Stand on the south end of the downtown side of the elevated platform now, and you can see white paint covering the top two stories on the back of 845 Gerard Avenue, a six-story, yellow-brick apartment building. For decades, beneath that paint, the back upper brick walls of 845 Gerard displayed a brightly painted legend: “Buy DiNoto’s Bread,” in yellow lettering atop of a field of red, green and white. The DiNoto’s sign didn’t glow or blink. I can’t imagine it sold the DiNotos much bread. I certainly don’t remember seeing any bakeries in the warren of bars and souvenir shops under the tracks.
But it wasn’t a commercial sign to me. It was a beacon of greeting that signified the compact between our odd band of faithful and the house where we’d assembled and the strange, exotic borough we’d assembled in. As I sat alone, up in that sunny or night-tinged stratosphere, a teenager in refuge from places where I’d never belonged — the Upper East Side, boarding schools – the panoramic view of the Bronx hypnotized me. And as the team struggled far beneath me, as Horace Clarke botched another grounder and Dooley Womack surrendered another long home run, the DiNoto’s sign spoke of — promised — a Shangri-la somewhere out beyond the park: a true neighborhood, where people did belong, had roots. Led real lives. Had real families.
Sometimes, in the middle of another 13-1 loss to the Orioles, I would wonder about the stories of the other solitary men and boys who sat up there with me. I would wonder what had drawn them here. Did they, too, feel as if they’d found a place they belonged? But I didn’t wonder too much. I was just glad to be there, in my house, where, win or loss, the DiNoto sign was always there, beckoning, assuring. I could almost smell the bread baking, wherever it was being baked, wherever it was being sold.
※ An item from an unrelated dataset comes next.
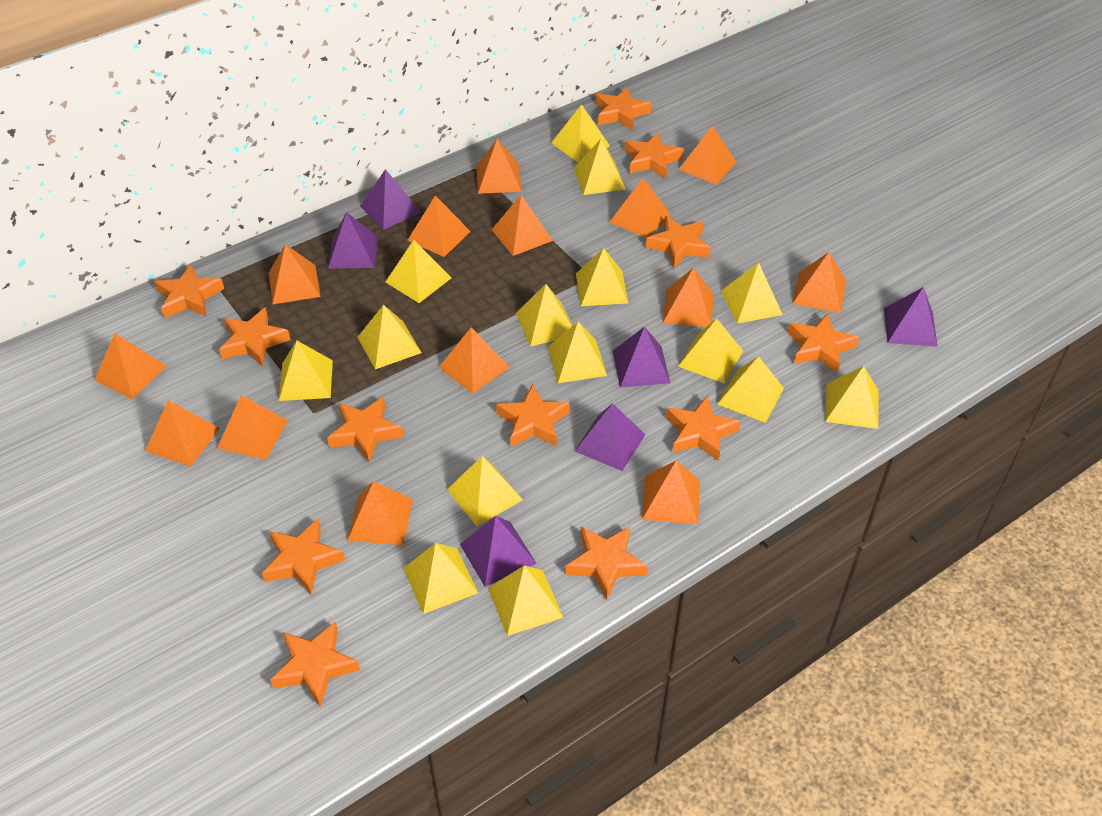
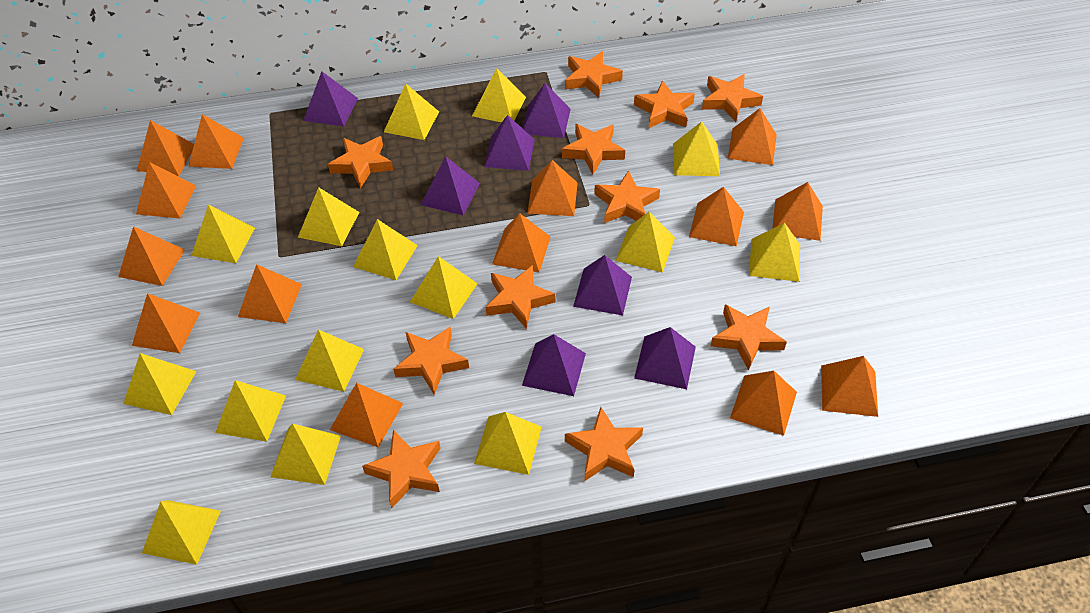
orange star: [154,264,224,319] [219,307,291,367] [262,519,345,595] [270,622,360,707] [327,397,404,462] [496,384,570,447] [565,526,648,600] [595,87,652,131] [624,132,684,178] [646,216,711,268] [666,395,740,461] [787,313,859,373] = 12 -> [328,136,393,188] [362,430,441,508] [393,327,469,395] [486,265,555,329] [562,124,625,174] [565,51,623,98] [565,407,643,482] [594,170,660,223] [634,80,695,129] [702,74,763,122] [711,304,787,370] = 11
purple pyramid: [328,212,378,269] [360,169,421,230] [460,516,537,587] [575,403,645,471] [613,327,670,388] [884,287,938,347] = 6 -> [303,71,358,127] [421,156,480,215] [484,115,535,171] [522,83,571,138] [522,334,586,396] [573,255,632,315] [634,327,696,389] = 7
In later years, as a sportswriter, I went to hundreds of Yankee games. I cared about few. It was a job. I sat in the press box, and if the DiNoto’s sign was still there, I didn’t notice it. I was being paid to watch baseball, and when the game was over, to scurry down to the stadium’s basement to interview mercenaries. As a worker, I found myself as far from that upper deck as I could have possibly been.
When did the sign disappear? I can’t say for sure. All I remember is that one night a decade ago, I went to a game as a fan, with a friend, and sat in a lower-level box seat on a night when Darryl Strawberry hit a home run into a lightning-laced sky. That night, I noticed that the DiNoto’s sign had been painted over. The DiNotos were gone from my old house. That was the night when I knew that the relationship between me and my team, long eroding, had finally been severed.
Now I have my own house, and I have raised my own son, now in his twenties. I never took him to the stadium. I probably should have. But when he was growing up in the nineties, the stadium was not a home, just a ballpark full of false idols, packed to the rafters with screaming, beery strangers. Not family. I took him to football games. It was easier. Giant Stadium was never a house, just a stage. He’s a Giant fan now.
Perhaps, in some other dimension, in some other timeless time, in some other Valhalla, I will be privileged to break bread at the DiNoto family’s table. But on that gray afternoon, the colors of the vanished sign still glowed far more brightly than the gilded letters across the avenue, and more than brightly enough to welcome me home.